◆ **Job**
Your output must match the data word for word, with every line included.

◆ **Recorded information**
■ ■ ■ ■

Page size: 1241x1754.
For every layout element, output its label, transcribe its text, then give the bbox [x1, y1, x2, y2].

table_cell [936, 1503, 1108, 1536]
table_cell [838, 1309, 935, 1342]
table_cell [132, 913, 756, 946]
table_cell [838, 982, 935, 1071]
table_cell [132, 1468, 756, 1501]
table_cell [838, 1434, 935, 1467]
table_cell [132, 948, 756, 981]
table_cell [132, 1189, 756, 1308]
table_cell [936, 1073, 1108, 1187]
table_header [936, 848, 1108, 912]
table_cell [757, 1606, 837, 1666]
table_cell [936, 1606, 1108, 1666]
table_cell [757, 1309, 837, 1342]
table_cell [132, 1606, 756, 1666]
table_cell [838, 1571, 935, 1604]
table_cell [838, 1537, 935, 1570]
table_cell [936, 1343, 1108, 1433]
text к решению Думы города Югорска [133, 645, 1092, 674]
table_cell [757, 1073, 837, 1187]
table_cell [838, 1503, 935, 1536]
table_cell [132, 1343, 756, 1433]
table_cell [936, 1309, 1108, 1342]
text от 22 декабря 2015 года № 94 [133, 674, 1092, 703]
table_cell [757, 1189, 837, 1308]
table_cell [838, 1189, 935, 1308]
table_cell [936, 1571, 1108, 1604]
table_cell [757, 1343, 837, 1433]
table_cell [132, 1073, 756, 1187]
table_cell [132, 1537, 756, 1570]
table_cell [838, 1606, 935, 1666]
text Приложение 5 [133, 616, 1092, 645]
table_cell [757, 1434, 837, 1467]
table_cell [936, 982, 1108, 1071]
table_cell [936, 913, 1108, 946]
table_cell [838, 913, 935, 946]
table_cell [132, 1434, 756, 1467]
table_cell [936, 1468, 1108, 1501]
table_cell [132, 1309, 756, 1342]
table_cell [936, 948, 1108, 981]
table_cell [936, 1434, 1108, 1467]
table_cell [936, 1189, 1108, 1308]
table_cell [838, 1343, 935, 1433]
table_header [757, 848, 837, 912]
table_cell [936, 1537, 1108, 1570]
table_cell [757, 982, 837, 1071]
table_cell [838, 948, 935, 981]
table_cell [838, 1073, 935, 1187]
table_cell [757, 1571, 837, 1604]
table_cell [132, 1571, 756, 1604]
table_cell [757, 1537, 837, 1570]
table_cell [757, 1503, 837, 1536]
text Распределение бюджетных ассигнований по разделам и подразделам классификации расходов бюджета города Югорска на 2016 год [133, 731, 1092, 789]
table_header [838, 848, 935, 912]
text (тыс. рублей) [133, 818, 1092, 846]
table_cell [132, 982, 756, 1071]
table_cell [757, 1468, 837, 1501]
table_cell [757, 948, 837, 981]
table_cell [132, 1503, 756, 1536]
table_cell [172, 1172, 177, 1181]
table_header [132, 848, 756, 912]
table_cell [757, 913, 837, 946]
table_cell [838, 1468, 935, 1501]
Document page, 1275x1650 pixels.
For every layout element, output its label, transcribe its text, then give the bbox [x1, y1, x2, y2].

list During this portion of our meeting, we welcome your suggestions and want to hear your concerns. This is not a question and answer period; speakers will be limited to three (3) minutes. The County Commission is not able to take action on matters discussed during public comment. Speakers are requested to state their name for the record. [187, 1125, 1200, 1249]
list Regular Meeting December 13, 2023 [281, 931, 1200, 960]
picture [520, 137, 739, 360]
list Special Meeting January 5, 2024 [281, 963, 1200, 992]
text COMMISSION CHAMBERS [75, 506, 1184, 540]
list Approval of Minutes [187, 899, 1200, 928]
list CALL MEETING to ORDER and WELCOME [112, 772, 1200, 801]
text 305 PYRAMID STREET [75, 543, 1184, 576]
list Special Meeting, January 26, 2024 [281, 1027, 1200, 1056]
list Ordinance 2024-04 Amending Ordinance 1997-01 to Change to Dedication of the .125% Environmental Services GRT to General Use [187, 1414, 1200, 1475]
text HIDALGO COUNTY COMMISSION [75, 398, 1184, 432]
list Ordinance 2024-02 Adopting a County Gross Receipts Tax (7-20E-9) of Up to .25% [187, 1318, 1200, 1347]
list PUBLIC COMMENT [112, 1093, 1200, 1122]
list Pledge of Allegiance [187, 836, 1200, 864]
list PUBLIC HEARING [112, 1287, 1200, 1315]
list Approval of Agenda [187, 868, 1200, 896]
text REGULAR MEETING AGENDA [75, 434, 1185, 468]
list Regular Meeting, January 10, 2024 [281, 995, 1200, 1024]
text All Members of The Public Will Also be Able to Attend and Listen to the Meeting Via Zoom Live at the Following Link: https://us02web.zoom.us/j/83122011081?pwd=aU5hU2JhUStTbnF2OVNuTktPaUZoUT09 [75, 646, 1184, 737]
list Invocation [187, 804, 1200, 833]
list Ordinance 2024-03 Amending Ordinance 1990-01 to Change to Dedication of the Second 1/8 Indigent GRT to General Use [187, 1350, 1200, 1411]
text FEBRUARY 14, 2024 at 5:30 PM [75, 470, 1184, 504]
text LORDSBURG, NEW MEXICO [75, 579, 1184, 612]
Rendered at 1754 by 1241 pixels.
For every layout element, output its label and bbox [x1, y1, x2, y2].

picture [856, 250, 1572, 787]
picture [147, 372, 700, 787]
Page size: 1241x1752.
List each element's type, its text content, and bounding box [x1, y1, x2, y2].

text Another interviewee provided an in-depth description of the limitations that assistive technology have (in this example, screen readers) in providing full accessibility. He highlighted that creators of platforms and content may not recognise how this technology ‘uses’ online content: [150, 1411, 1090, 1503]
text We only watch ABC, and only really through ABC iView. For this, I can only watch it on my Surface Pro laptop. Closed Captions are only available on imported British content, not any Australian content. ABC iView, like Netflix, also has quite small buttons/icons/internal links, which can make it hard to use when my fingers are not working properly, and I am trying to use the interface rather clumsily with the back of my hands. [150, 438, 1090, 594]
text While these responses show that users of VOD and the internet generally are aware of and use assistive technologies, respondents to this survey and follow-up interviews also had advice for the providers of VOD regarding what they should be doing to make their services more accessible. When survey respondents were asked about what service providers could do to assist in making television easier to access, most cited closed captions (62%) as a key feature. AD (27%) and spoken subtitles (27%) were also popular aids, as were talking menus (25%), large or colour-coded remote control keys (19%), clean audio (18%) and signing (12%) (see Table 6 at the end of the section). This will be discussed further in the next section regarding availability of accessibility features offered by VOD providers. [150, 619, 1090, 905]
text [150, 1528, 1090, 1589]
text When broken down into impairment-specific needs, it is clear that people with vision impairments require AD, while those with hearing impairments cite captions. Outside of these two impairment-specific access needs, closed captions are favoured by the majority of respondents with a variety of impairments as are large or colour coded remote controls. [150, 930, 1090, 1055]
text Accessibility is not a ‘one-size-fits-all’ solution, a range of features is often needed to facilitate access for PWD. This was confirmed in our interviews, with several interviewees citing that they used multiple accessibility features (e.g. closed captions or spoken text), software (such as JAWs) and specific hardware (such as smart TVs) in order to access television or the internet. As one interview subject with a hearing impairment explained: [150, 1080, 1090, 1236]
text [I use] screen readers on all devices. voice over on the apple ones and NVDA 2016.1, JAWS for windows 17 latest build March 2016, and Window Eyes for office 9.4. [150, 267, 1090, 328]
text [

■ ■ ■ ■

◆ **Solved problem**
Page size: 1241x1754.
For every layout element, output its label, transcribe its text, then give the bbox [x1, y1, x2, y2].

table_cell [936, 1503, 1108, 1536]
table_cell [838, 1309, 935, 1342]
table_cell [132, 913, 756, 946]
table_cell [838, 982, 935, 1071]
table_cell [132, 1468, 756, 1501]
table_cell [838, 1434, 935, 1467]
table_cell [132, 948, 756, 981]
table_cell [132, 1189, 756, 1308]
table_cell [936, 1073, 1108, 1187]
table_header [936, 848, 1108, 912]
table_cell [757, 1606, 837, 1666]
table_cell [936, 1606, 1108, 1666]
table_cell [757, 1309, 837, 1342]
table_cell [132, 1606, 756, 1666]
table_cell [838, 1571, 935, 1604]
table_cell [838, 1537, 935, 1570]
table_cell [936, 1343, 1108, 1433]
text к решению Думы города Югорска [133, 645, 1092, 674]
table_cell [757, 1073, 837, 1187]
table_cell [838, 1503, 935, 1536]
table_cell [132, 1343, 756, 1433]
table_cell [936, 1309, 1108, 1342]
text от 22 декабря 2015 года № 94 [133, 674, 1092, 703]
table_cell [757, 1189, 837, 1308]
table_cell [838, 1189, 935, 1308]
table_cell [936, 1571, 1108, 1604]
table_cell [757, 1343, 837, 1433]
table_cell [132, 1073, 756, 1187]
table_cell [132, 1537, 756, 1570]
table_cell [838, 1606, 935, 1666]
text Приложение 5 [133, 616, 1092, 645]
table_cell [757, 1434, 837, 1467]
table_cell [936, 982, 1108, 1071]
table_cell [936, 913, 1108, 946]
table_cell [838, 913, 935, 946]
table_cell [132, 1434, 756, 1467]
table_cell [936, 1468, 1108, 1501]
table_cell [132, 1309, 756, 1342]
table_cell [936, 948, 1108, 981]
table_cell [936, 1434, 1108, 1467]
table_cell [936, 1189, 1108, 1308]
table_cell [838, 1343, 935, 1433]
table_header [757, 848, 837, 912]
table_cell [936, 1537, 1108, 1570]
table_cell [757, 982, 837, 1071]
table_cell [838, 948, 935, 981]
table_cell [838, 1073, 935, 1187]
table_cell [757, 1571, 837, 1604]
table_cell [132, 1571, 756, 1604]
table_cell [757, 1537, 837, 1570]
table_cell [757, 1503, 837, 1536]
text Распределение бюджетных ассигнований по разделам и подразделам классификации расходов бюджета города Югорска на 2016 год [133, 731, 1092, 789]
table_header [838, 848, 935, 912]
text (тыс. рублей) [133, 818, 1092, 846]
table_cell [132, 982, 756, 1071]
table_cell [757, 1468, 837, 1501]
table_cell [757, 948, 837, 981]
table_cell [132, 1503, 756, 1536]
table_cell [172, 1172, 177, 1181]
table_header [132, 848, 756, 912]
table_cell [757, 913, 837, 946]
table_cell [838, 1468, 935, 1501]
Document page, 1275x1650 pixels.
For every layout element, output its label, transcribe its text, then give the bbox [x1, y1, x2, y2].

list During this portion of our meeting, we welcome your suggestions and want to hear your concerns. This is not a question and answer period; speakers will be limited to three (3) minutes. The County Commission is not able to take action on matters discussed during public comment. Speakers are requested to state their name for the record. [187, 1125, 1200, 1249]
list Regular Meeting December 13, 2023 [281, 931, 1200, 960]
picture [520, 137, 739, 360]
list Special Meeting January 5, 2024 [281, 963, 1200, 992]
text COMMISSION CHAMBERS [75, 506, 1184, 540]
list Approval of Minutes [187, 899, 1200, 928]
list CALL MEETING to ORDER and WELCOME [112, 772, 1200, 801]
text 305 PYRAMID STREET [75, 543, 1184, 576]
list Special Meeting, January 26, 2024 [281, 1027, 1200, 1056]
list Ordinance 2024-04 Amending Ordinance 1997-01 to Change to Dedication of the .125% Environmental Services GRT to General Use [187, 1414, 1200, 1475]
text HIDALGO COUNTY COMMISSION [75, 398, 1184, 432]
list Ordinance 2024-02 Adopting a County Gross Receipts Tax (7-20E-9) of Up to .25% [187, 1318, 1200, 1347]
list PUBLIC COMMENT [112, 1093, 1200, 1122]
list Pledge of Allegiance [187, 836, 1200, 864]
list PUBLIC HEARING [112, 1287, 1200, 1315]
list Approval of Agenda [187, 868, 1200, 896]
text REGULAR MEETING AGENDA [75, 434, 1185, 468]
list Regular Meeting, January 10, 2024 [281, 995, 1200, 1024]
text All Members of The Public Will Also be Able to Attend and Listen to the Meeting Via Zoom Live at the Following Link: https://us02web.zoom.us/j/83122011081?pwd=aU5hU2JhUStTbnF2OVNuTktPaUZoUT09 [75, 646, 1184, 737]
list Invocation [187, 804, 1200, 833]
list Ordinance 2024-03 Amending Ordinance 1990-01 to Change to Dedication of the Second 1/8 Indigent GRT to General Use [187, 1350, 1200, 1411]
text FEBRUARY 14, 2024 at 5:30 PM [75, 470, 1184, 504]
text LORDSBURG, NEW MEXICO [75, 579, 1184, 612]
Rendered at 1754 by 1241 pixels.
For every layout element, output its label and bbox [x1, y1, x2, y2].

picture [856, 250, 1572, 787]
picture [147, 372, 700, 787]
Page size: 1241x1752.
List each element's type, its text content, and bounding box [x1, y1, x2, y2].

text Another interviewee provided an in-depth description of the limitations that assistive technology have (in this example, screen readers) in providing full accessibility. He highlighted that creators of platforms and content may not recognise how this technology ‘uses’ online content: [150, 1411, 1090, 1503]
text We only watch ABC, and only really through ABC iView. For this, I can only watch it on my Surface Pro laptop. Closed Captions are only available on imported British content, not any Australian content. ABC iView, like Netflix, also has quite small buttons/icons/internal links, which can make it hard to use when my fingers are not working properly, and I am trying to use the interface rather clumsily with the back of my hands. [150, 438, 1090, 594]
text While these responses show that users of VOD and the internet generally are aware of and use assistive technologies, respondents to this survey and follow-up interviews also had advice for the providers of VOD regarding what they should be doing to make their services more accessible. When survey respondents were asked about what service providers could do to assist in making television easier to access, most cited closed captions (62%) as a key feature. AD (27%) and spoken subtitles (27%) were also popular aids, as were talking menus (25%), large or colour-coded remote control keys (19%), clean audio (18%) and signing (12%) (see Table 6 at the end of the section). This will be discussed further in the next section regarding availability of accessibility features offered by VOD providers. [150, 619, 1090, 905]
text [150, 1528, 1090, 1589]
text When broken down into impairment-specific needs, it is clear that people with vision impairments require AD, while those with hearing impairments cite captions. Outside of these two impairment-specific access needs, closed captions are favoured by the majority of respondents with a variety of impairments as are large or colour coded remote controls. [150, 930, 1090, 1055]
text Accessibility is not a ‘one-size-fits-all’ solution, a range of features is often needed to facilitate access for PWD. This was confirmed in our interviews, with several interviewees citing that they used multiple accessibility features (e.g. closed captions or spoken text), software (such as JAWs) and specific hardware (such as smart TVs) in order to access television or the internet. As one interview subject with a hearing impairment explained: [150, 1080, 1090, 1236]
text [I use] screen readers on all devices. voice over on the apple ones and NVDA 2016.1, JAWS for windows 17 latest build March 2016, and Window Eyes for office 9.4. [150, 267, 1090, 328]
text [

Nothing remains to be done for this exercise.